In other words, for each dependent variable, we need to supply the
independent variables. This could be accomplished by a string
attribute which simply lists the independent variables. For example, a
temperature record from an ocean surface drifter might be defined:
Dimensions: position=1000;
Variables:
float temp(position);
temp:long_name = "Temperature";
temp:units = "Celcius";
temp:independent_variables = "lat lon"
float lon(position);
lon:long_name = "Longitude";
lon:units = "degrees";
float lat(position);
lat:long_name = "Latitude";
lat:units = "degrees";
which would be taken to mean that each temperature point corresponds to
a 2-space coordinate given by lat and lon. Actually, due to the power
of netCDF, we would only *need* to supply the attribute
"independent_variables" for irregular mappings where the number of
coordinate dimensions exceeds the number of data dimensions.
Rectilinear mappings and irregular mappings where the data and
coordinate dimensions are the same can be determined from the data and
coordinate variables themselves. Uniform mappings are ugly, since
they require origin and coordinate interval info to be supplied. I
would propose that data coordinates must be supplied (even if evenly
spaced), or else the application would assume data indices as
coordinates. Getting complicated with attribute schemes for uniform
data just doesn't seem worth it.
Rectilinear mappings would be determined by checking to see if 1D
variables exist with the same name as the named dimensions, just as
defined in conventions.info. In these cases, the independent_variables
attribute would be unneccessary. An example of the rectilinear mapping
is the familiar:
Dimensions: lat=10,lon=10;
Variables:
float temp(lat,lon);
temp:long_name = "Temperature";
temp:units = "Celcius";
float lon(lon);
lon:long_name = "Longitude";
lon:units = "degrees";
float lat(lat);
lat:long_name = "Latitude";
lat:units = "degrees";
If a variable name is also a dimension name, but it is not 1D, then the
mapping is irregular. For example, salinity data from a time-dependent
curvilinear, sigma coordinate numerical model might look like:
Dimensions: x=40,y=40,z=10,time=1000;
Variables:
float sal(time,z,y,x)
sal:long_name="Salinity";
sal:units="psu";
float time(time);
float z(z,y,x);
float x(y,x);
float y(y,x);
The application would find the coordinate variables, and deduce that
since the coordinates are greater than 1D, that the field must be
irregular. It would then assume that since the variable time is 1D,
that the entire salinity field at a given time index corresponds to the
value of the variable time at this index. Similiarly, the application
would deduce that the z locations hold for all time, and that the x and
y locations hold for all depths and all times.

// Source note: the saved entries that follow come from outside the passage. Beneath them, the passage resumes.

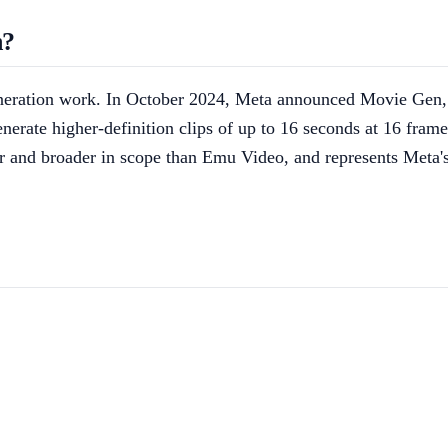
n?
eneration work. In October 2024, Meta announced Movie Gen,
erate higher-definition clips of up to 16 seconds at 16 fram
er and broader in scope than Emu Video, and represents Meta's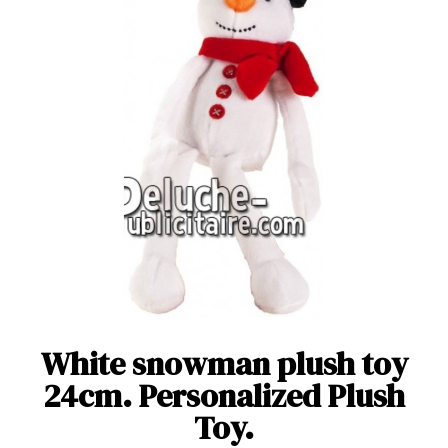
White snowman plush toy
24cm. Personalized Plush
Toy.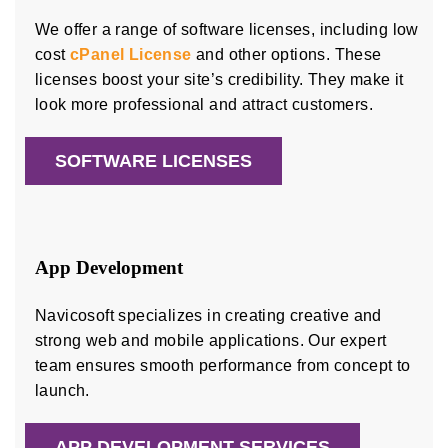
We offer a range of software licenses, including low
cost
cPanel License
and other options. These
licenses boost your site’s credibility. They make it
look more professional and attract customers.
SOFTWARE LICENSES
App Development
Navicosoft specializes in creating creative and
strong web and mobile applications. Our expert
team ensures smooth performance from concept to
launch.
APP DEVELOPMENT SERVICES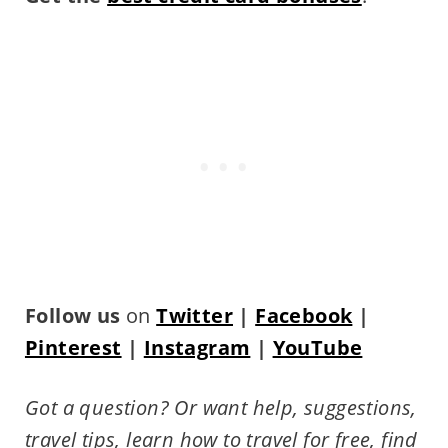
Follow us
on
Twitter
|
Facebook
|
Pinterest
|
Instagram
|
YouTube
Got a question? Or want help, suggestions,
travel tips,
learn how to travel for free, find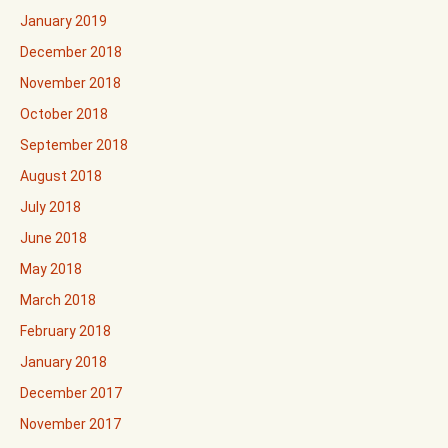
January 2019
December 2018
November 2018
October 2018
September 2018
August 2018
July 2018
June 2018
May 2018
March 2018
February 2018
January 2018
December 2017
November 2017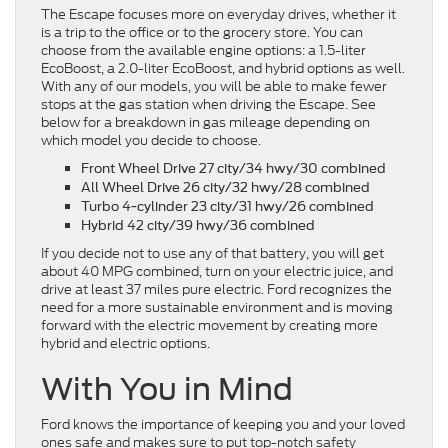
The Escape focuses more on everyday drives, whether it
is a trip to the office or to the grocery store. You can
choose from the available engine options: a 1.5-liter
EcoBoost, a 2.0-liter EcoBoost, and hybrid options as well.
With any of our models, you will be able to make fewer
stops at the gas station when driving the Escape. See
below for a breakdown in gas mileage depending on
which model you decide to choose.
Front Wheel Drive
27 city/34 hwy/30 combined
All Wheel Drive
26 city/32 hwy/28 combined
Turbo 4-cylinder
23 city/31 hwy/26 combined
Hybrid
42 city/39 hwy/36 combined
If you decide not to use any of that battery, you will get
about 40 MPG combined, turn on your electric juice, and
drive at least 37 miles pure electric. Ford recognizes the
need for a more sustainable environment and is moving
forward with the electric movement by creating more
hybrid and electric options.
With You in Mind
Ford knows the importance of keeping you and your loved
ones safe and makes sure to put top-notch safety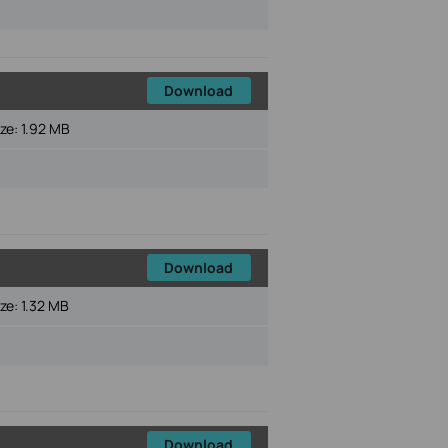
Download
ize:
1.92 MB
Download
ize:
1.32 MB
Download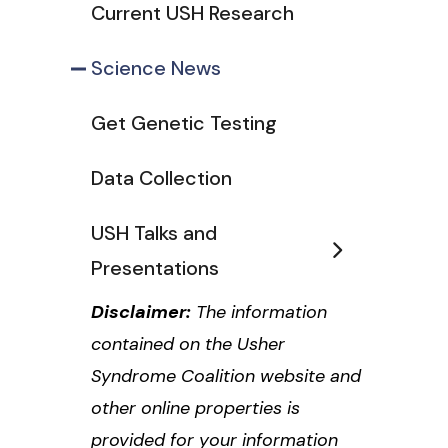
Current USH Research
Science News
Get Genetic Testing
Data Collection
USH Talks and
Presentations
Disclaimer:
The information
contained on the Usher
Syndrome Coalition website and
other online properties is
provided for your information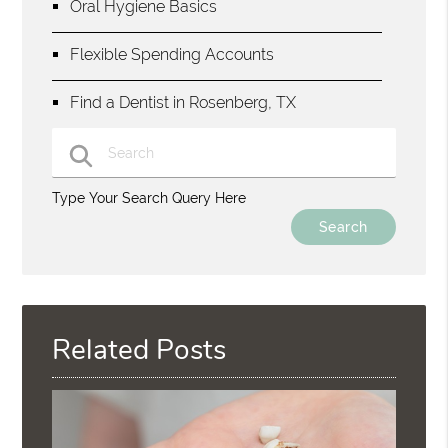
Oral Hygiene Basics
Flexible Spending Accounts
Find a Dentist in Rosenberg, TX
Type Your Search Query Here
Related Posts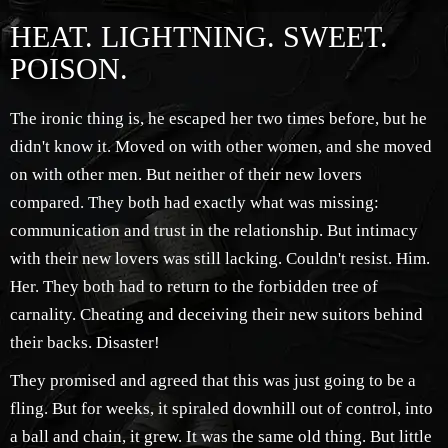
HEAT. LIGHTNING. SWEET.
POISON.
The ironic thing is, he escaped her two times before, but he
didn't know it. Moved on with other women, and she moved
on with other men. But neither of their new lovers
compared. They both had exactly what was missing:
communication and trust in the relationship. But intimacy
with their new lovers was still lacking. Couldn't resist. Him.
Her. They both had to return to the forbidden tree of
carnality. Cheating and deceiving their new suitors behind
their backs. Disaster!
They promised and agreed that this was just going to be a
fling. But for weeks, it spiraled downhill out of control, into
a ball and chain, it grew. It was the same old thing. But little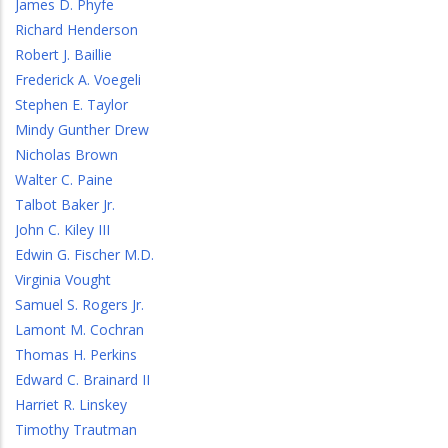
James D. Phyfe
Richard Henderson
Robert J. Baillie
Frederick A. Voegeli
Stephen E. Taylor
Mindy Gunther Drew
Nicholas Brown
Walter C. Paine
Talbot Baker Jr.
John C. Kiley III
Edwin G. Fischer M.D.
Virginia Vought
Samuel S. Rogers Jr.
Lamont M. Cochran
Thomas H. Perkins
Edward C. Brainard II
Harriet R. Linskey
Timothy Trautman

Adopting these two conventions would allow generic applications to
be developed which understand a much wider range of data types, many
common in the oceanographic community.
Comments?
--
Rich Signell | rsignell@xxxxxxxxxxxxxxxxxx
U.S. Geological Survey | (508) 457-2229 | FAX (508) 457-2310
Quissett Campus | "George promised to be good...
Woods Hole, MA 02543 | ... but it is easy for little monkeys to forget."